Dominique Gonzalez-Foerster

Et la chambre orange

Commissariat : Christian Bernard

La Villa Arson présente cet automne Noël Dolla, Dominique Gonzalez-Foerster et Julije Knifer.

Il s’agit de trois expositions monographiques dont les œuvres ont été conçues pour les galeries de la Villa Arson et réalisées pour la plupart sur place. Ces trois expositions permettent d’articuler trois générations différentes et trois attitudes devant la peinture et l’art en général. Mais l’unité de lieu et l’esprit de condensation qui président à ces trois œuvres donnent à la juxtaposition des expositions un caractère d’évidente connivence et l’aspect d’un enchaînement concerté.

Dominique-Gonzalez Foerster vit et travaille à Paris.
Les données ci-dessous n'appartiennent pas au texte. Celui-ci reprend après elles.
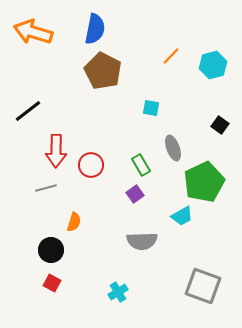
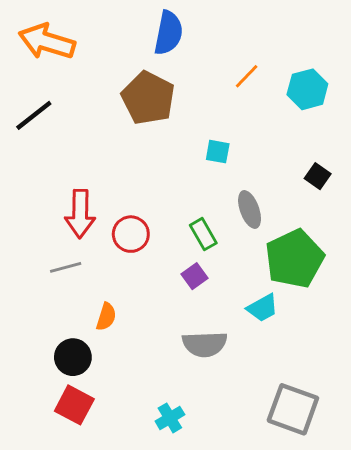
blue semicircle: (95, 29) -> (168, 33), moved
black line: (28, 111) -> (34, 115), moved
red square: (52, 283) -> (74, 405), size x1.5

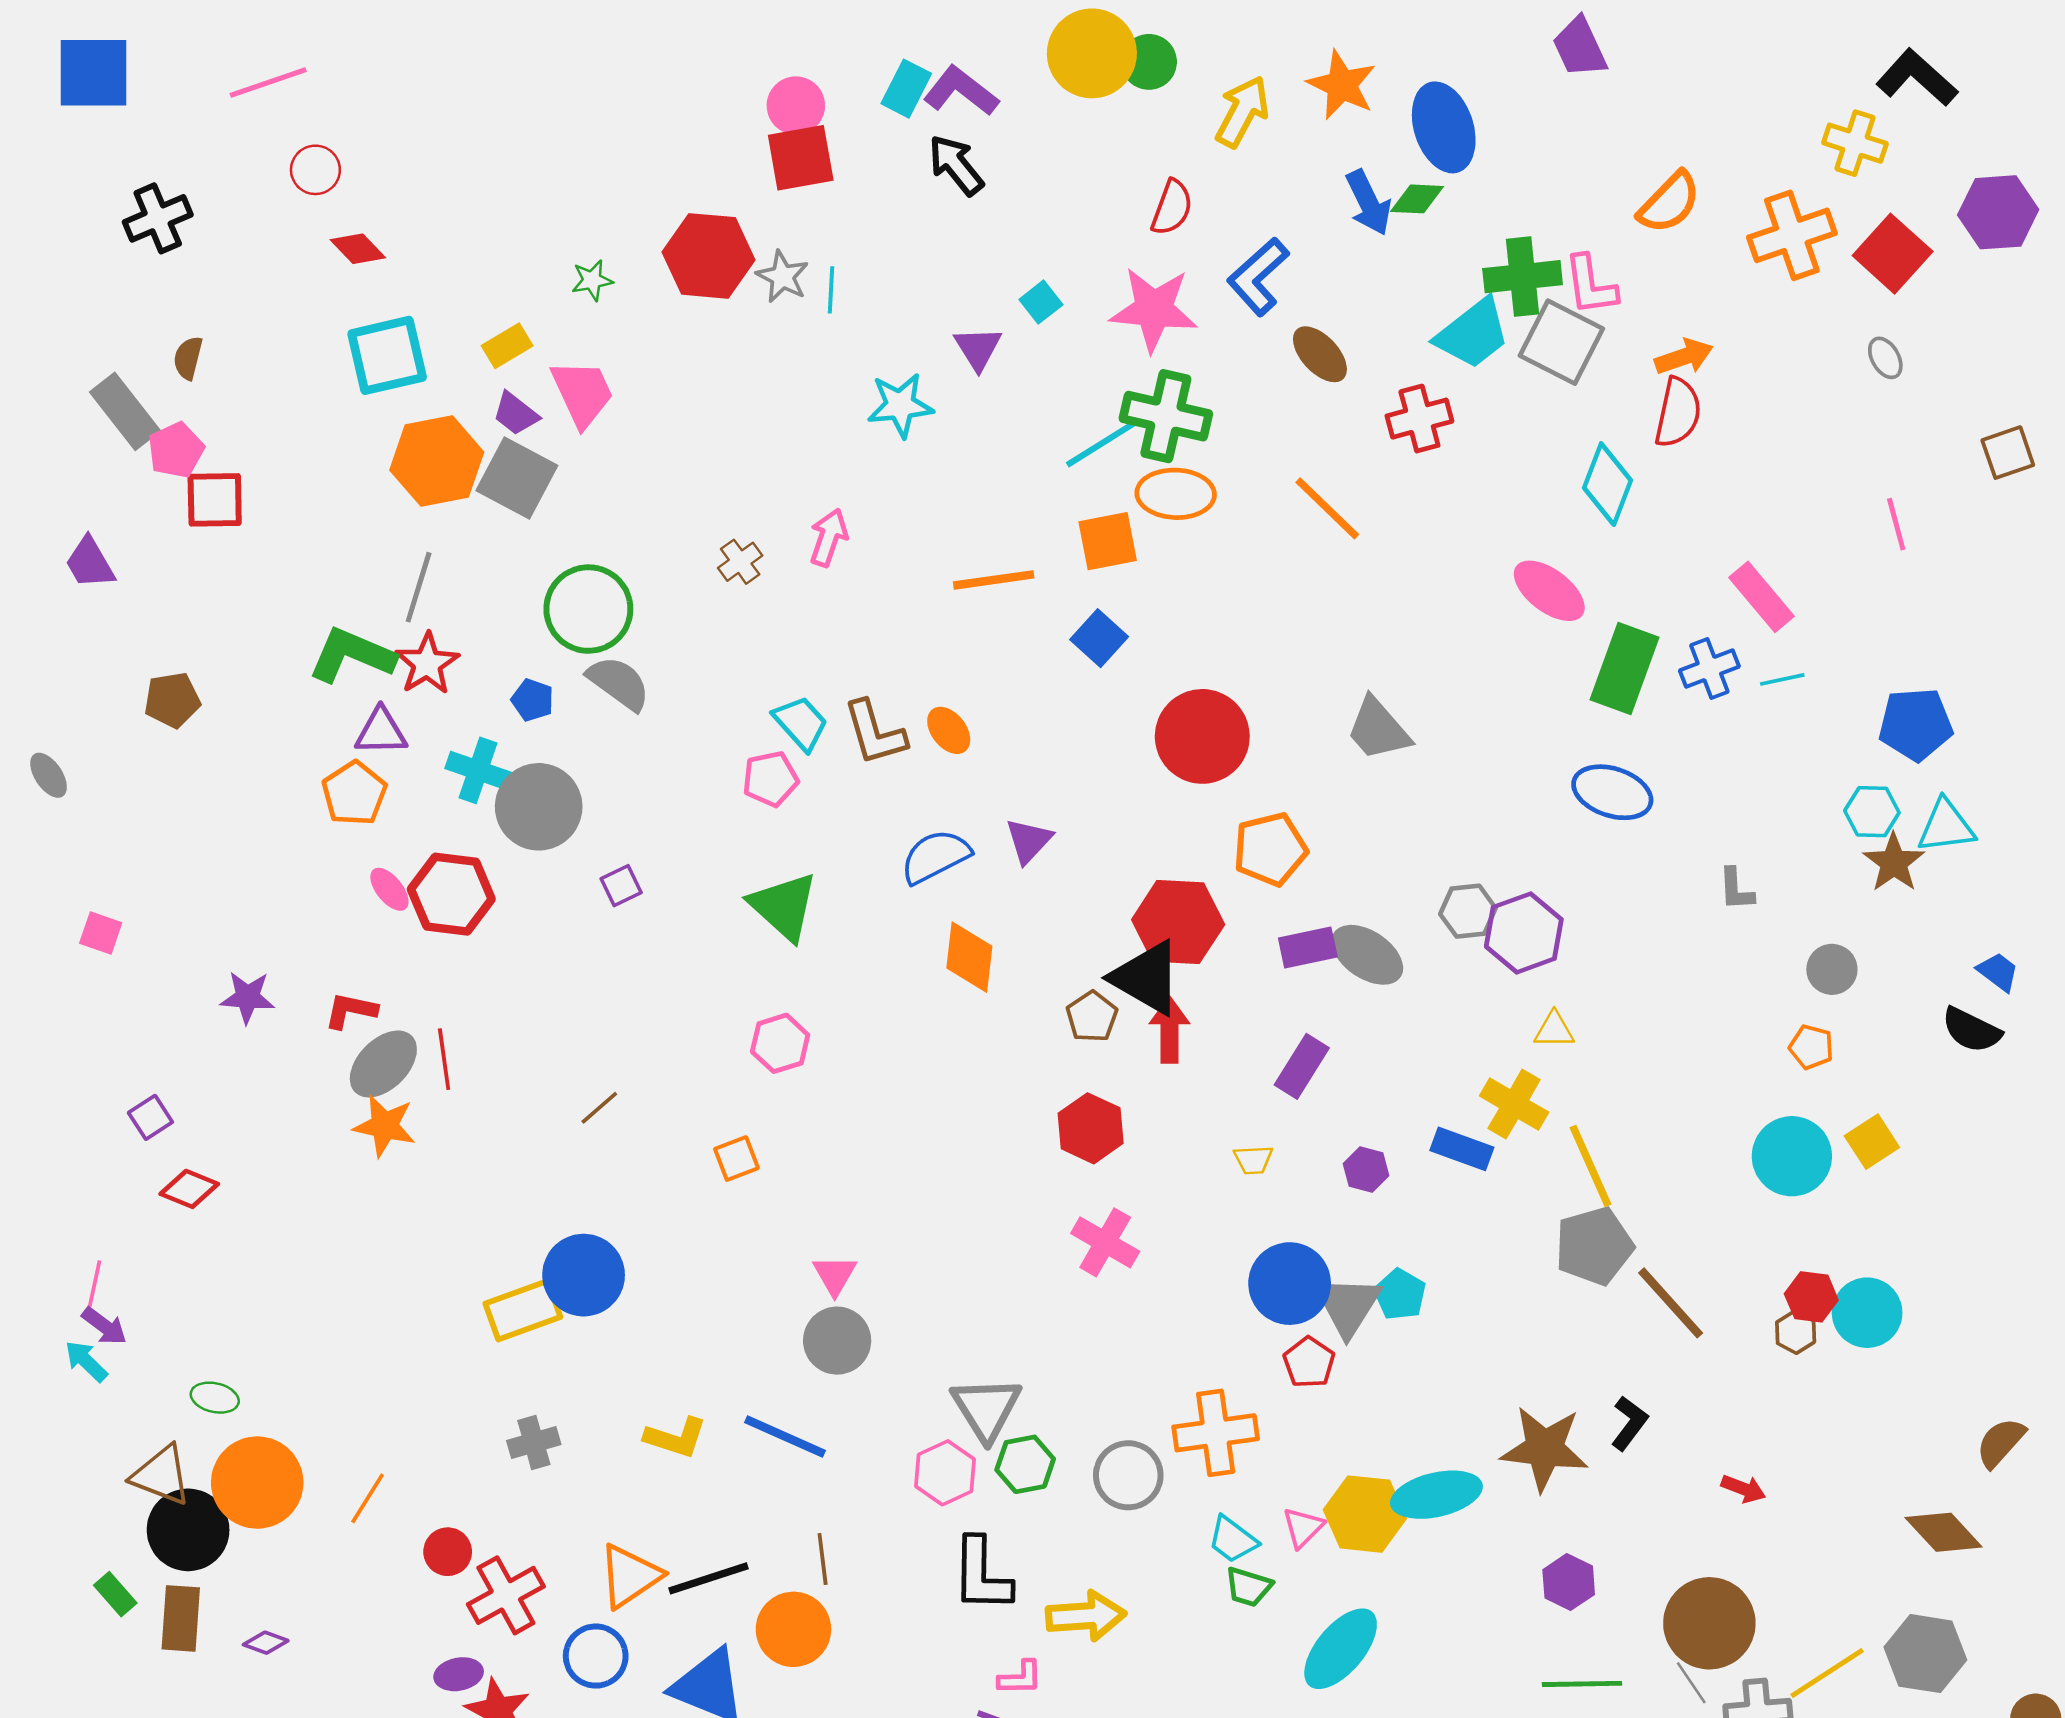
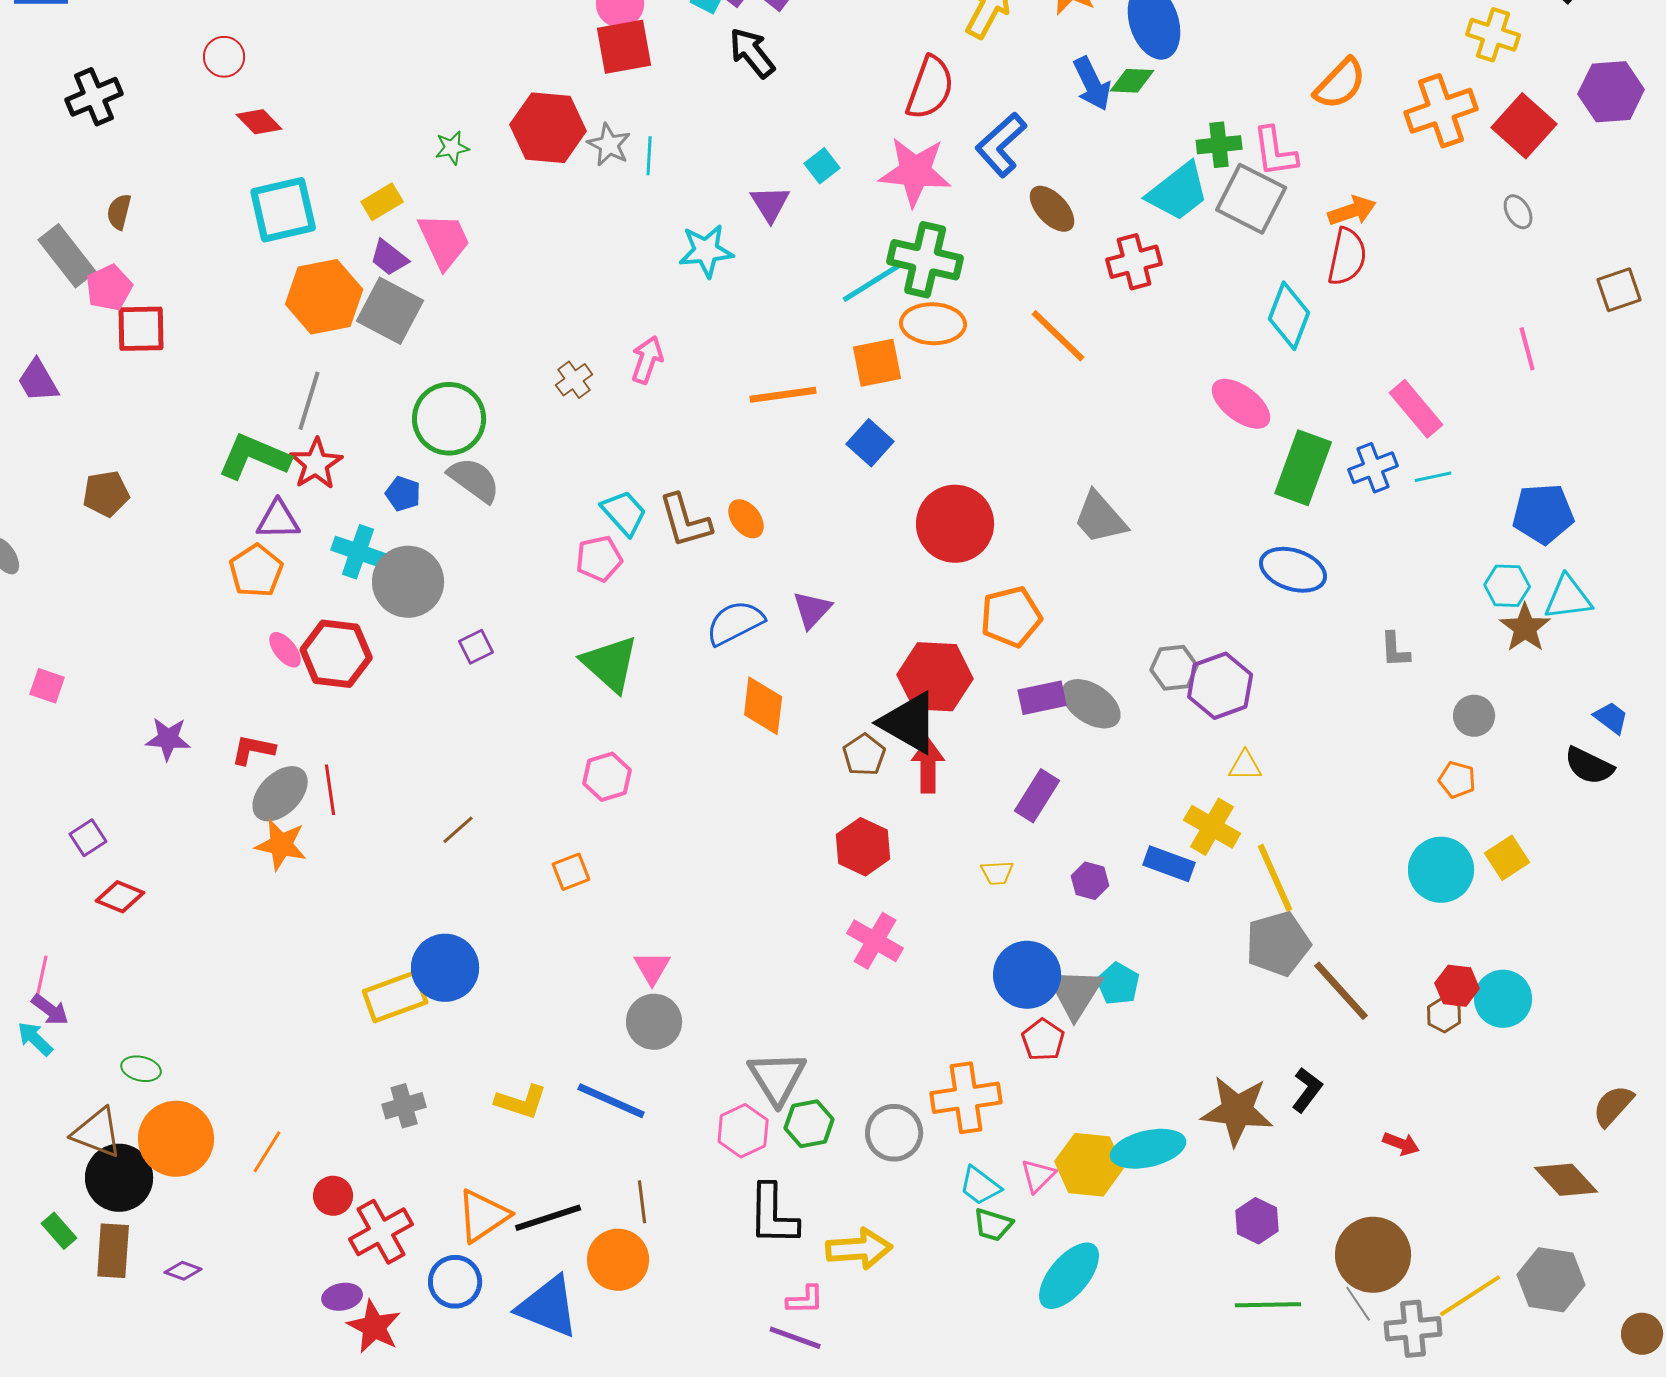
red semicircle: (1172, 207) -> (930, 88), size x1.4
green cross: (1523, 277) -> (1219, 145), size x0.7

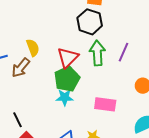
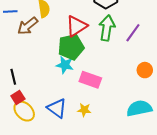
pink rectangle: (105, 104) -> (90, 80), moved

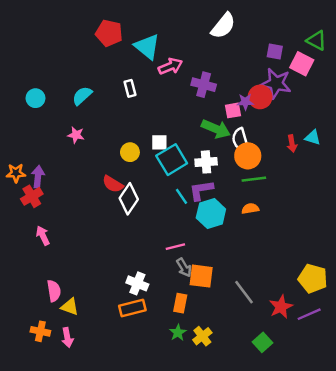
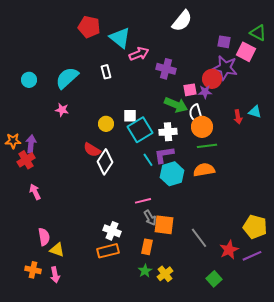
cyan semicircle: (82, 96) -> (67, 78), size x1.4
purple star: (245, 102) -> (205, 92), moved
orange semicircle: (250, 209) -> (204, 170), size x1.5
Elle est issue de l’École des Beaux-Arts de Grenoble où elle a côtoyé Bernard Joïsten, Pierre Joseph, Marylène Negro, Philippe Parreno, Philippe Perrin, qui ont aussi séjourné comme elle à la Villa Arson. Dominique-Gonzalez Foerster a travaillé à la Villa Arson dans le cadre d’une bourse du Fiacre. On avait remarqué sa contribution à notre exposition No Man’s Time durant l’été 1990. Elle poursuit dans la Galerie de la Villa son activité d’enquêteuse biographique où la mémoire individuelle et collective, les souvenirs singuliers et génériques, les réminiscences ponctuelles ou atmosphériques projettent leurs lacunes au travers d’un jeu de filtres colorés. Le réel se présente toujours ici à l’échelle 1/1, tandis que l’imaginaire s’y inscrit en grandeur nature.

Dominique Gonzalez-Foerster s’emploie à introduire dans le système des arts visuels, des qualités qui d’ordinaire relèvent du littéraire : tant dans le mode d’accès à l’œuvre que dans les rapports de durée et d’implication que nous entretenons avec elle. Celle-ci devrait devenir captivante au sens plein du mot, comme peuvent l’être un film ou un roman. L’artiste nous propose ici un parcours physique et mental en trois phases qui s’apparente à une progression de type narratif : Les « Entrées » (noire, rose, bleue, blanche, rouge et verte), constituent autant d’amorces colorées parmi lesquelles le visiteur peut choisir les indices de son propre récit, un dispositif au sol (« Jeu ») qui relève encore de l’exercice mental, topographique, commun aux projets et au souvenir, enfin un espace tridimensionnel qui donne son titre à l’ensemble et qui pourrait bien être cette chambre des parents, typique des années 70, dans laquelle on pénètre en retrouvant le trouble d’une transgression, la vague réminiscence d’une intrusion furtive.

Dominique Gonzalez-Foerster ne nous conte pas d’histoire, son rôle se borne, en usant d’éléments autobiographiques, à placer çà et là des indices propres à stimuler l’imaginaire, à susciter les réflexes d’un mécanisme de remémoration, d’investigation et d’identification. L’œuvre est ouverte, juste assez définie pour que l’on puisse s’y couler, y inscrire son propre récit, pour que le souvenir suggéré puisse convenir au particulier, trouver un écho dans l’intime de celui ou de celle qui s’y glisse.

La couleur n’obéit ici à aucune symbolique préétablie. Elle imprègne plus qu’elle ne recouvre, elle correspond plutôt à une temporalité, et confère à la pièce une unité visuelle et sensible qui en facilite l’investissement, une atmosphère propice à la traversée des apparences. Elle agit comme un filtre qui qualifie le souvenir et différencie ses territoires. Elle caractérise la distance de l’enfoui, celle de toute mémoire que contamine peu à peu la fiction, où le faux prend la teinte du vrai, où le fantasme et le vécu fusionnent.